Haverá uma grande fome de servidão. Voltarão os líderes carismáticos, profetas e evangelistas, financiados com escárnio pelas grandes corporações. Não haverá a democratização das teocracias do Oriente, como querem os USA, mas a orientalização dos países ocidentais. O terrorismo será um hábito cotidiano. Claro que teremos algum show nuclear, pois as armas atômicas desejam explodir.
A liberdade ficará insuportável. As prisões e jaulas dos jardins zoológicos serão invadidas.
Haverá campos de concentração "cinco estrelas", caríssimos, luxuosos, onde bilionários vão pagar para abolir os sentidos, em busca de um silêncio sensorial aterrador, como no clássico de sciencefiction Tiger!
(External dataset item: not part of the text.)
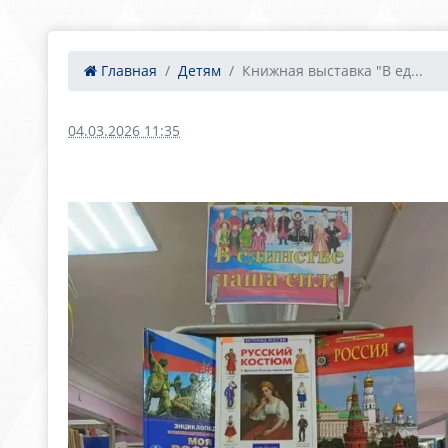
Главная
Детям
Книжная выставка "В ед...
04.03.2026 11:35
Tiger!, de Alfred Bester.
Haverá uma "involução da espécie". Por falta de interação com a natureza, os corpos vão degenerar e, ociosos e molengas, vão aspirar à condição de "coisas". As orelhas vão tender para celulares; os braços, para tentáculos vorazes; os olhos, para telas de cristal líquido; os paus e vaginas, para eixos e encaixes. Os primeiros sinais já estão nos narizes decepados, nas clonagens, nas transmutações genéticas.
Acabará o amor romântico. Só tesões instantâneas e fugazes. A fome de mais prazer esgotará a sexualidade e buscará complementos eletrônicos e virtuais. Haverá hiperorgasmos tão fortes que esbarrarão nos limites do corpo e viverão mais além, sozinhos - orgasmos sem corpo, orgasmos gemendo no ar.
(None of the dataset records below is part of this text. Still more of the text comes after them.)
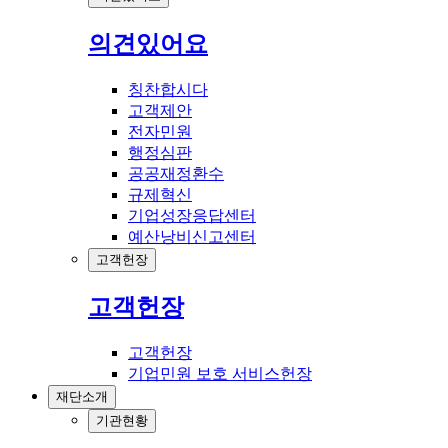
의견있어요
칭찬합시다
고객제안
전자민원
행정심판
공공재정환수
규제혁신
기업성장응답센터
예산낭비신고센터
고객헌장
고객헌장
고객헌장
기업민원 보호 서비스헌장
재단소개
기관현황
A arte acabará, destruída pelos efeitos especiais. Dela, só ficarão as emoções, reproduzidas em computação: o belo, o sublime, o lírico, o trágico - bastará a programação de algum êxtase estético, mas sem obra por trás.
A política será um espetáculo. O mundo será uma grande "economia sem sociedade", menos no Brasil, onde só haverá o Estado, com o PT no poder há 50 anos, ainda aliado a Sarney, vivo, dentro de sua urna criogênica. A fome vai controlar a explosão demográfica, sob os protestos ridículos de meia dúzia de velhos humanistas; assim, as massas desempregadas se exterminarão naturalmente. A democracia será mostrada em museus.
Com a América Latina dominada definitivamente pelo 'peronismo bolivariano', as guerrilhas vão virar parques temáticos também, como viraram os "zapatistas" de Chiapas, visitados pelos intelectuais franceses. Teremos perímetros fechados de revoluções virtuais, estimulados pelas corporações, para dar vazão aos ódios e desesperos, à maneira dos antigos sacrifícios astecas ou como as "horas de Ódio", de Orwell, a única profecia que rolou do 1984.
Haverá o fim da piedade, o fim da compaixão. A vida social será um inferno, sem dúvida, mas o mercado é sábio e precisará da vida, pois, afinal, sem vida não há lucro. Assim, as corporações vão programar a sobrevivência da esperança. Talvez sejamos mais felizes como coisas.